What will happen to those displaced by the Strangler? What if humans get disillusioned and give up trying? Do the growing ranks of gig workers realise they are being slid under the API? The API that sits between those that do what the algorithms tell them and those that build the algorithms. As long as the capitalist system prevails, the odds are stacked against us because we have been very effectively brainwashed into believing that there is no alternative. Without a change in mindset and politics our at existential risk threatened by both advancing technology and a “worldwide regression to bigoted ignorance and the gullibility or desperation that has enabled that ignorance such noxious success”. We have wondered far from Steve Jobs’ vision:
[it is] technology married with liberal arts, married with the humanities, that yields us the results that make our heart sing.
To halt the slide we need to find ways to balance technology and humanity. To celebrate the spirit of inquiry that led to the industrial revolution not necessarily the outcome. To really think through the impact of what we build and how it aids our cause. Stuart Russell’s book Human Compatible covers this territory well:
what if, instead of allowing machines to pursue their objectives we insist they pursue our objectives? Such a machine, if it could be designed, would be not just intelligent but also beneficial to humans. … This is probably what we should have done all along. The difficult part, of course, is that our objectives are in us (all eight billion of us) and not in the machines. … Inevitably these machines will be uncertain about our objectives - after all, we are uncertain about them ourselves - but it turns out this is a a feature, not a bug.
It will require a complete rewiring of AI. Generation Z, the first fully qualified digital natives, will be at the forefront of this battle. They face formidable obstacles but there is some hope and signs of resistance to the rise of anti-human. People are realising that the abstract space AI inhabits today is vastly limited. Our qualia or unique subjective human experience of consciousness lie outside machines which are only capable of intelligence. Our very corporality stands in mute contrast to the virtual world:
Maybe one of the reasons these platforms of ours are completely out of control is that we’ve lost our connection to the physical manifestation of what it is that we’re creating. We’ve lost touch with the person on the other side. One of the reasons places like Facebook are struggling … is that it is truly impossible for anyone to, at scale, understand the physical impact of the code they’re pushing, how the bits get transferred into data, how data moves into the UI/UX, and how the small function that one person writes is transformed into a Like button that makes someone feel excluded or included, angry or elated, sad or thrilled.
The deep learning genie is out now and we need to find ways to accommodate it.
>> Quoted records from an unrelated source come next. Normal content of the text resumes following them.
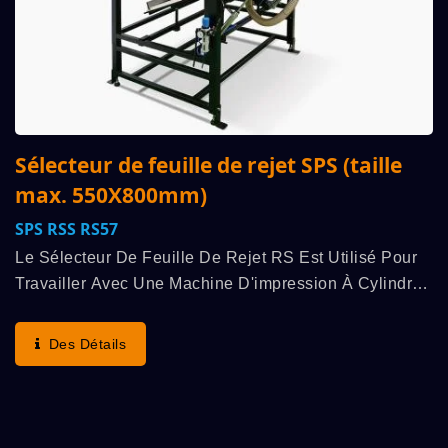
Sélecteur de feuille de rejet SPS (taille
max. 550X800mm)
SPS RSS RS57
Le Sélecteur De Feuille De Rejet RS Est Utilisé Pour
Travailler Avec Une Machine D'impression À Cylindre
Entièrement Automatique À Grande Vitesse SPS,
Fonctionne En Synchronisation, Dévie Les Feuilles...
Des Détails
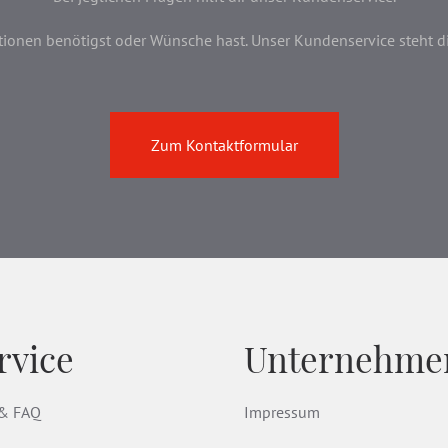
onen benötigst oder Wünsche hast. Unser Kundenservice steht dir 
Zum Kontaktformular
rvice
Unternehme
 & FAQ
Impressum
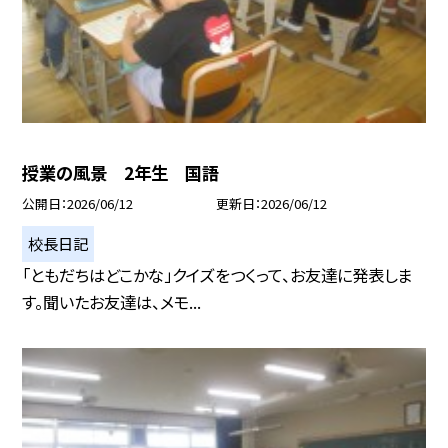
授業の風景 2年生 国語
公開日
2026/06/12
更新日
2026/06/12
校長日記
「ともだちはどこかな」クイズをつくって、お友達に発表しま
す。聞いたお友達は、メモ...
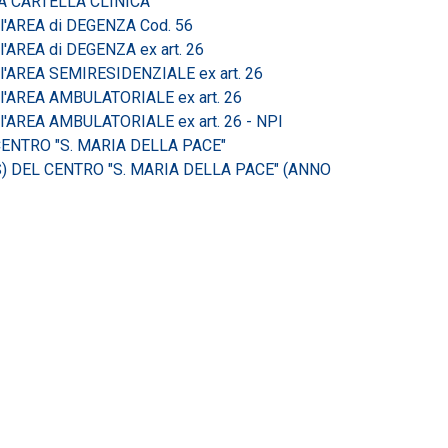
A CARTELLA CLINICA
l'AREA di DEGENZA Cod. 56
AREA di DEGENZA ex art. 26
'AREA SEMIRESIDENZIALE ex art. 26
l'AREA AMBULATORIALE ex art. 26
'AREA AMBULATORIALE ex art. 26 - NPI
ENTRO "S. MARIA DELLA PACE"
 DEL CENTRO "S. MARIA DELLA PACE" (ANNO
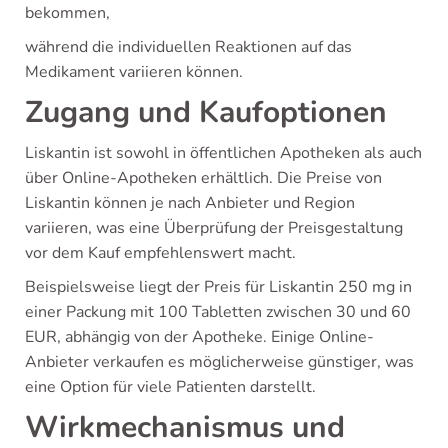
bekommen,
während die individuellen Reaktionen auf das
Medikament variieren können.
Zugang und Kaufoptionen
Liskantin ist sowohl in öffentlichen Apotheken als auch
über Online-Apotheken erhältlich. Die Preise von
Liskantin können je nach Anbieter und Region
variieren, was eine Überprüfung der Preisgestaltung
vor dem Kauf empfehlenswert macht.
Beispielsweise liegt der Preis für Liskantin 250 mg in
einer Packung mit 100 Tabletten zwischen 30 und 60
EUR, abhängig von der Apotheke. Einige Online-
Anbieter verkaufen es möglicherweise günstiger, was
eine Option für viele Patienten darstellt.
Wirkmechanismus und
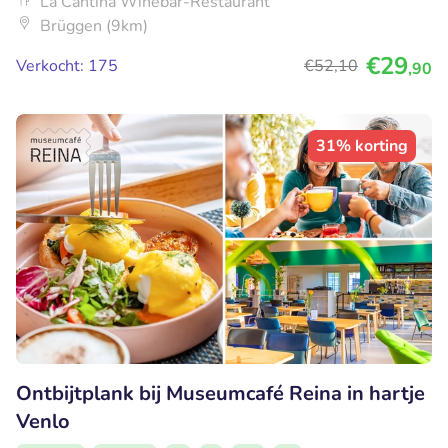
La Cantina Winebar-Restaurant
Brüggen (9km)
€29
Verkocht: 175
€52
,10
,90
31% korting
Ontbijtplank bij Museumcafé Reina in hartje
Venlo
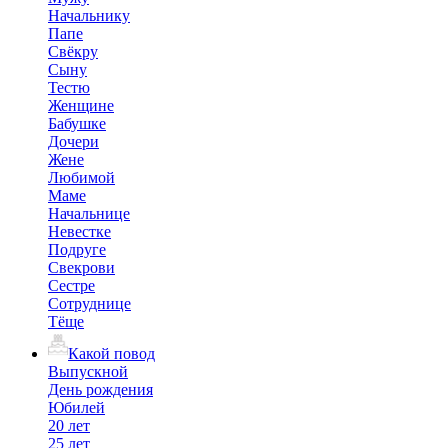
Начальнику
Папе
Свёкру
Сыну
Тестю
Женщине
Бабушке
Дочери
Жене
Любимой
Маме
Начальнице
Невестке
Подруге
Свекрови
Сестре
Сотруднице
Тёще
Какой повод
Выпускной
День рождения
Юбилей
20 лет
25 лет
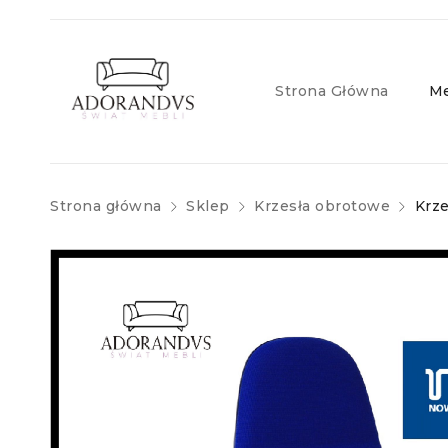
Strona Główna
Me
Strona główna
Sklep
Krzesła obrotowe
Krz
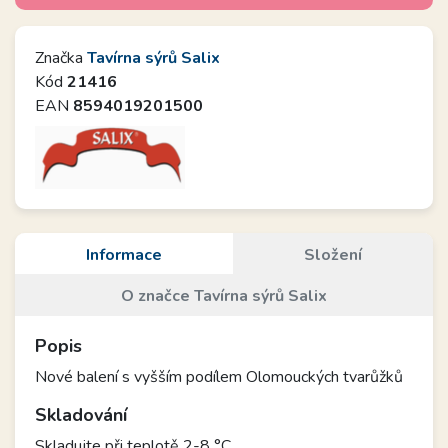
Značka
Tavírna sýrů Salix
Kód
21416
EAN
8594019201500
Informace
Složení
O značce Tavírna sýrů Salix
Popis
Nové balení s vyšším podílem Olomouckých tvarůžků
Skladování
Skladujte při teplotě 2-8 °C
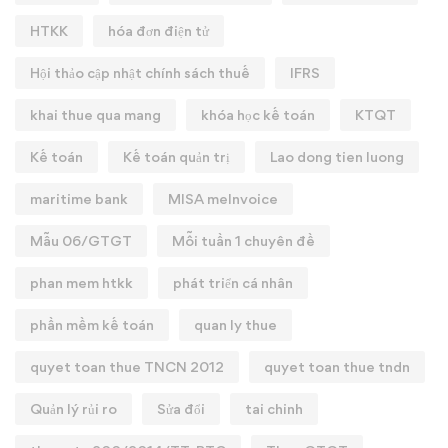
HTKK
hóa đơn điện tử
Hội thảo cập nhật chính sách thuế
IFRS
khai thue qua mang
khóa học kế toán
KTQT
Kế toán
Kế toán quản trị
Lao dong tien luong
maritime bank
MISA meInvoice
Mẫu 06/GTGT
Mỗi tuần 1 chuyên đề
phan mem htkk
phát triển cá nhân
phần mềm kế toán
quan ly thue
quyet toan thue TNCN 2012
quyet toan thue tndn
Quản lý rủi ro
Sửa đổi
tai chinh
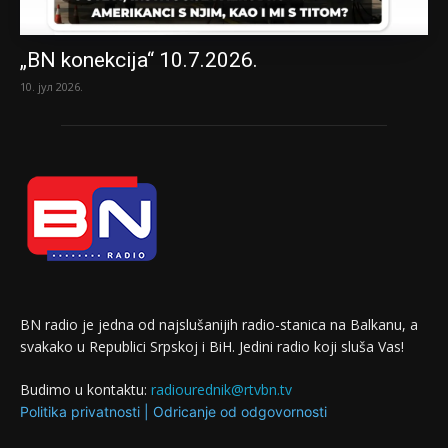
„BN konekcija“ 10.7.2026.
10. јул 2026.
BN radio je jedna od najslušanijih radio-stanica na Balkanu, a
svakako u Republici Srpskoj i BiH. Jedini radio koji sluša Vas!
Budimo u kontaktu:
radiourednik@rtvbn.tv
Politika privatnosti
|
Odricanje od odgovornosti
There is a role for technologies like deep learning working with rather than against human interests. We need to accept wabi-sabi celebrate our imperfections and recognise that art made by people blemishes, crackles variation and all really matters. That we are risking losing our humanity to an abstraction and mistaking the map for the territory:
the more I live and work online, the more I realize that, what we gain in being able to communicate across time and space, en masse, the more we lose in context, in gesture, in understanding a single person in the sea of humanity. It’s this, combined with the global scope of outrage, that’s a dangerous form of abstraction today
Qualia experienced through authentic re-engagement with the natural world in all its manifestations is the key to reacquainting ourselves with the territory.